Engineering a digital future

New ICE President Tim Broyd explains his vision of the civil engineer’s role in a digital future and how the industry can embrace change.

Professor Tim Broyd is the 152nd ICE President
Professor Tim Broyd is the 152nd ICE President
  • Updated: 07 November, 2016
  • Author: Tim Broyd, ICE President

Digital engineering can transform people’s lives. It can help us to deliver, on time, at reduced cost, and with a quality and precision that changes the way we operate and manage truly smart infrastructure. Innovation and technological progress make this a hugely exciting time to be a civil engineer.

But of course innovation and technological advances have been at the heart of ICE for years, and they are the themes on which my career has been based. I look forward to driving this ethos forward during my term as ICE President.

‘Fourth industrial revolution’

The “fourth industrial revolution” – or “Industry 4.0” – is a game-changer. It blends physical and information systems, making use of the huge quantities of data we all generate. And ever-increasing computational power is enabling us to make sense of this data, creating rich opportunities for innovation.

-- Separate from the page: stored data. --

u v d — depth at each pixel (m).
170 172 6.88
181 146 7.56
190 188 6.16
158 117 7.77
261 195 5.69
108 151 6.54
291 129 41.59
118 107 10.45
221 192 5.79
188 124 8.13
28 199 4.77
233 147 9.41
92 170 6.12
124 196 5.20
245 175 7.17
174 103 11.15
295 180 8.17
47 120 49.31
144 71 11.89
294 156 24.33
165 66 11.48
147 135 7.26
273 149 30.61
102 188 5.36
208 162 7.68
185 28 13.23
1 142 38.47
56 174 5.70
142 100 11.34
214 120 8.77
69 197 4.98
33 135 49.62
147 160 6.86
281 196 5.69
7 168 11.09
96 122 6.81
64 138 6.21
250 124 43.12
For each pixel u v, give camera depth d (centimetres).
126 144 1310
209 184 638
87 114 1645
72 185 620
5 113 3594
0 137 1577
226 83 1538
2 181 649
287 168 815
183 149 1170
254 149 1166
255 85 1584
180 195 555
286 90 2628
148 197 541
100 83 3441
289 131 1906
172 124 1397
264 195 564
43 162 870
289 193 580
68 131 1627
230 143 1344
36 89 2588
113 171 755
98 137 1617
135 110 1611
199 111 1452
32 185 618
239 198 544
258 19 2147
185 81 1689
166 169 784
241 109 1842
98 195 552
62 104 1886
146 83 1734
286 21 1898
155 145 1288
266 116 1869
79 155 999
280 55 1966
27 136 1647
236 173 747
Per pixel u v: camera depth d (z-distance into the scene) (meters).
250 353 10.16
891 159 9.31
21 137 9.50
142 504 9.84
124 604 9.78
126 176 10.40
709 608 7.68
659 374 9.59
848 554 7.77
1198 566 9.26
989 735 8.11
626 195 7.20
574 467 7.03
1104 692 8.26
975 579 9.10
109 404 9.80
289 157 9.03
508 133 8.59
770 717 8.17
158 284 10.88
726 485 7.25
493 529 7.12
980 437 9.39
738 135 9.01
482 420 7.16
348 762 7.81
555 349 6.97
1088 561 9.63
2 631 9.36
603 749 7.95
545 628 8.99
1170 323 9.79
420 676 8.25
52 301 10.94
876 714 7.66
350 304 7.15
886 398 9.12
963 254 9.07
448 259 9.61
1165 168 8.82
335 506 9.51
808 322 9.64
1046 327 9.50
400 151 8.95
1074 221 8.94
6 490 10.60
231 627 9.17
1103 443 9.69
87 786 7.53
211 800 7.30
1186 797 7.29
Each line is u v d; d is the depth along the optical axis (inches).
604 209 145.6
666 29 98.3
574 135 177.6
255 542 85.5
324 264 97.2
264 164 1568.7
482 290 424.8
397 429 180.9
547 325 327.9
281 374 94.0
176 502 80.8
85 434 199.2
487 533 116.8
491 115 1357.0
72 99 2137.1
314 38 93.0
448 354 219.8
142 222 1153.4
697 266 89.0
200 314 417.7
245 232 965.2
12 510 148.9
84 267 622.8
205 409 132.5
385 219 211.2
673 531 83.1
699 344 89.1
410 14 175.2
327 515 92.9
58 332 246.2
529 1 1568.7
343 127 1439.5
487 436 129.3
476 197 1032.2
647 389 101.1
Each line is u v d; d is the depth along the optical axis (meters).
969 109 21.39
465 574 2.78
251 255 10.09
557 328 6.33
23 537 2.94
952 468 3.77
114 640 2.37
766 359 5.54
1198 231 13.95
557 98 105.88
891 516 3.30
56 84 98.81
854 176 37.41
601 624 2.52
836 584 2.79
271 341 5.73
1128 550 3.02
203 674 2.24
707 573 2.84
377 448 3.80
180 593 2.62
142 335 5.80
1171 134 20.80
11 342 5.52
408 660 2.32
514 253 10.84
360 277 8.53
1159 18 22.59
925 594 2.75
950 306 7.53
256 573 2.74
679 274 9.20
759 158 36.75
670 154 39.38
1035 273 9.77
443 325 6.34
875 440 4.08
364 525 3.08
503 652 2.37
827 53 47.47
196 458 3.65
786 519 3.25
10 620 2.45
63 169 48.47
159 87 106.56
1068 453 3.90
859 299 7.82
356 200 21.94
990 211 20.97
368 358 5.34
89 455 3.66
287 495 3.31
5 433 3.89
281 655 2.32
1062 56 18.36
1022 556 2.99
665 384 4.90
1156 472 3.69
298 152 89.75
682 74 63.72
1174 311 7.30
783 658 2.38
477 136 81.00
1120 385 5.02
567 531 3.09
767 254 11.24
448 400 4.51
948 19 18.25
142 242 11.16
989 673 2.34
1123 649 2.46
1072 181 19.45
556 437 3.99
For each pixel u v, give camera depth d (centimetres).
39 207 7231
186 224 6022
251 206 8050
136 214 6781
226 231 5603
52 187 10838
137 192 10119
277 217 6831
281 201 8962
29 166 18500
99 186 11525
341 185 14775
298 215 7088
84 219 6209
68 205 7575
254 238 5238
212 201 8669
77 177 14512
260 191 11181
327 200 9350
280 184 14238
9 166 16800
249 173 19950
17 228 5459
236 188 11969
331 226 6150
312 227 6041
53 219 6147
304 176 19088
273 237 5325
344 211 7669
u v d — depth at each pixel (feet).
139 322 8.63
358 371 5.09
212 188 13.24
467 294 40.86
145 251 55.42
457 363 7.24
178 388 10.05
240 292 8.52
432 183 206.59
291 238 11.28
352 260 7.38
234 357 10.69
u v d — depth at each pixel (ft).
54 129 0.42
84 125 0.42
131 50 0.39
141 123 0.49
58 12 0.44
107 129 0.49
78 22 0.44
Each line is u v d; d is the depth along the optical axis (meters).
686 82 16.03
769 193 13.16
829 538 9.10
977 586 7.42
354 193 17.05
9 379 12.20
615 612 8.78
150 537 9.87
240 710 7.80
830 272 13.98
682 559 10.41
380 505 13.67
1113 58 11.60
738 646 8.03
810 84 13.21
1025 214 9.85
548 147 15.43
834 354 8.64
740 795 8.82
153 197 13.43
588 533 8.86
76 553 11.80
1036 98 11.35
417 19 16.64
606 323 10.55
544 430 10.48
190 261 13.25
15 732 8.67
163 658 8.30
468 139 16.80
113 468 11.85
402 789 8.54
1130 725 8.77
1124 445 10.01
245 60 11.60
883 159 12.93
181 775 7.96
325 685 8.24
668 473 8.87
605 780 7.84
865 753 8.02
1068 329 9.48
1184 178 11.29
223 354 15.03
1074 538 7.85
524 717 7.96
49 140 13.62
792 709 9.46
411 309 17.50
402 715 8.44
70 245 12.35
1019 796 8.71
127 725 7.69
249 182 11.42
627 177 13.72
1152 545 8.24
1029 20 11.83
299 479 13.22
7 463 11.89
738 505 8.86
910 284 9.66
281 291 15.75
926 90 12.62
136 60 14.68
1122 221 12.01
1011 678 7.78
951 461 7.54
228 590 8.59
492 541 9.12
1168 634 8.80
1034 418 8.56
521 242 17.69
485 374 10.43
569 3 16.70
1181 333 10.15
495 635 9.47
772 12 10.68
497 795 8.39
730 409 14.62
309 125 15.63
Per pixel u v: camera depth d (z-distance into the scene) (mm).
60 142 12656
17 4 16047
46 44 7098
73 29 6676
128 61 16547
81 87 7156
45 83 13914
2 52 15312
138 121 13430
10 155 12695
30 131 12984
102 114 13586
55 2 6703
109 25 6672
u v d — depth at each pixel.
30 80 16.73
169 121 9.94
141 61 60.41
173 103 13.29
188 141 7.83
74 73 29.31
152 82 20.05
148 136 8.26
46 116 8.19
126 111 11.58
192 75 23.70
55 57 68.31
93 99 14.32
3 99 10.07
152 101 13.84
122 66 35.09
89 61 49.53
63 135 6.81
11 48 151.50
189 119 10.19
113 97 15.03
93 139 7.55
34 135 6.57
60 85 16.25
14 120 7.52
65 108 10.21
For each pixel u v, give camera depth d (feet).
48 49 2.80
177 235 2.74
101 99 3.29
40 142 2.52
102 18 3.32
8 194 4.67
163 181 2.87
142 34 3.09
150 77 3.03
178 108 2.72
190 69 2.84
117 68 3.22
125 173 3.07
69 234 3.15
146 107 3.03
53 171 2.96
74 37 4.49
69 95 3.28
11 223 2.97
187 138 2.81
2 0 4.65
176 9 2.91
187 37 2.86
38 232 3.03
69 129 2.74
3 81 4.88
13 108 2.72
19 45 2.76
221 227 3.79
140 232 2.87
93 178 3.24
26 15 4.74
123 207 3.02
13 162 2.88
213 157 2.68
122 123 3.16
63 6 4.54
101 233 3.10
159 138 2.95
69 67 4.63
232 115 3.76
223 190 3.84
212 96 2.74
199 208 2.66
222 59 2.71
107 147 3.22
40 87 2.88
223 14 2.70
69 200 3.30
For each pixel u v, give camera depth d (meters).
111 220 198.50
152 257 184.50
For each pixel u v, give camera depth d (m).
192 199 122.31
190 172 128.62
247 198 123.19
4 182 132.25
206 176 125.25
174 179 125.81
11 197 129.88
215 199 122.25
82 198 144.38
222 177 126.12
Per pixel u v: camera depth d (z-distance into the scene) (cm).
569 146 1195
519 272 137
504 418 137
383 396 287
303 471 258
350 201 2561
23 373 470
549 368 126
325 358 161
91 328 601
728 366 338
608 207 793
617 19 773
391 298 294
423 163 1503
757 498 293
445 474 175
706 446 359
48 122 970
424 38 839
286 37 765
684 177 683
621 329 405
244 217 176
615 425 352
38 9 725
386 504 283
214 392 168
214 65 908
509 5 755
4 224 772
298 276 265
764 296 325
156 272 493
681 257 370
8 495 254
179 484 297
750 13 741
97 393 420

We are already some way along this digital journey – the internet of things, deployment of low-energy sensors, and smart highways are here now. Deployment of Building Information Modelling (BIM), in conjunction with lean and agile technologies, is already going some way to reducing the capital cost of a project, approximately twenty per cent according to the government.

However, not all innovation is invention. We must be open to learning lessons from other industries – like finance, retail and advanced manufacture - and be innovative in how we deploy existing knowledge.

We may find on our digital transformation journey that we have more in common with other industries than we expect.

Infrastructure for society

Whether technological or organisational, innovation in our industry drives the delivery of better infrastructure for society. As such, we must be live to the changing needs of society, and how this impacts upon our industry. Our digital transformation must address the issues the public care about, and we must explain to them, in plain language, how we will meet their personal needs and concerns.

It also has the potential to address some of the major challenges faced by society:

  • Growing and aging population
  • Urbanisation
  • Ongoing public financial challenges
  • Resource scarcity

We need to start thinking about infrastructure in terms of the outcomes it helps to deliver, and not simply as an output.

A call to arms

So when I say we must engineer a digital future, I mean much more than just using existing technologies to keep doing what we are already doing, but faster and cheaper. I mean we must engineer for ourselves a complete transformation in the way we think about our infrastructure and our professional practices.

The next flagship policy report in our State of the Nation series, due to be launched in the spring, will focus on digital engineering. The report will look at the implications of digital on civil engineering and all infrastructure sectors, and therefore for society.

Digital transformation is real, and we must make it happen and embrace the opportunities, or sit back and watch others take those opportunities from us.